What you need to do: Among the lines of the records, count those containing the word "than", then give the number alone.

Recorded data
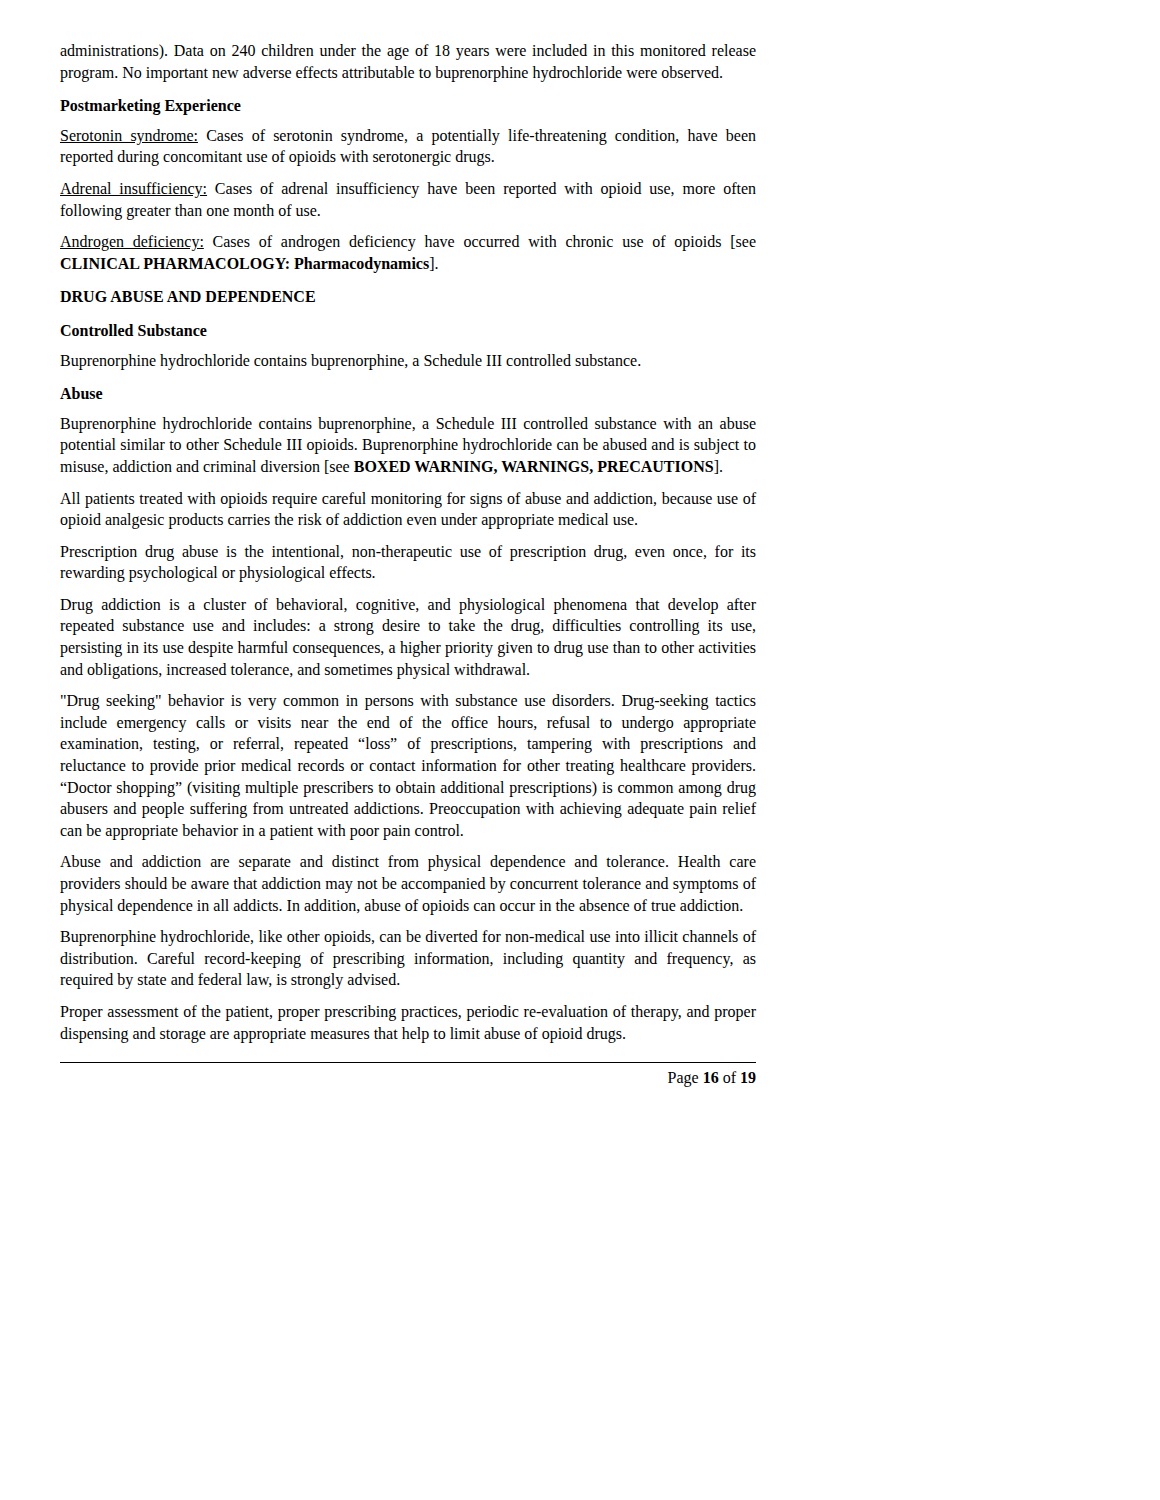administrations). Data on 240 children under the age of 18 years were included in this monitored release program. No important new adverse effects attributable to buprenorphine hydrochloride were observed.
Postmarketing Experience
Serotonin syndrome: Cases of serotonin syndrome, a potentially life-threatening condition, have been reported during concomitant use of opioids with serotonergic drugs.
Adrenal insufficiency: Cases of adrenal insufficiency have been reported with opioid use, more often following greater than one month of use.
Androgen deficiency: Cases of androgen deficiency have occurred with chronic use of opioids [see CLINICAL PHARMACOLOGY: Pharmacodynamics].
DRUG ABUSE AND DEPENDENCE
Controlled Substance
Buprenorphine hydrochloride contains buprenorphine, a Schedule III controlled substance.
Abuse
Buprenorphine hydrochloride contains buprenorphine, a Schedule III controlled substance with an abuse potential similar to other Schedule III opioids. Buprenorphine hydrochloride can be abused and is subject to misuse, addiction and criminal diversion [see BOXED WARNING, WARNINGS, PRECAUTIONS].
All patients treated with opioids require careful monitoring for signs of abuse and addiction, because use of opioid analgesic products carries the risk of addiction even under appropriate medical use.
Prescription drug abuse is the intentional, non-therapeutic use of prescription drug, even once, for its rewarding psychological or physiological effects.
Drug addiction is a cluster of behavioral, cognitive, and physiological phenomena that develop after repeated substance use and includes: a strong desire to take the drug, difficulties controlling its use, persisting in its use despite harmful consequences, a higher priority given to drug use than to other activities and obligations, increased tolerance, and sometimes physical withdrawal.
"Drug seeking" behavior is very common in persons with substance use disorders. Drug-seeking tactics include emergency calls or visits near the end of the office hours, refusal to undergo appropriate examination, testing, or referral, repeated “loss” of prescriptions, tampering with prescriptions and reluctance to provide prior medical records or contact information for other treating healthcare providers. “Doctor shopping” (visiting multiple prescribers to obtain additional prescriptions) is common among drug abusers and people suffering from untreated addictions. Preoccupation with achieving adequate pain relief can be appropriate behavior in a patient with poor pain control.
Abuse and addiction are separate and distinct from physical dependence and tolerance. Health care providers should be aware that addiction may not be accompanied by concurrent tolerance and symptoms of physical dependence in all addicts. In addition, abuse of opioids can occur in the absence of true addiction.
Buprenorphine hydrochloride, like other opioids, can be diverted for non-medical use into illicit channels of distribution. Careful record-keeping of prescribing information, including quantity and frequency, as required by state and federal law, is strongly advised.
Proper assessment of the patient, proper prescribing practices, periodic re-evaluation of therapy, and proper dispensing and storage are appropriate measures that help to limit abuse of opioid drugs.
Page 16 of 19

Exercise solution: 2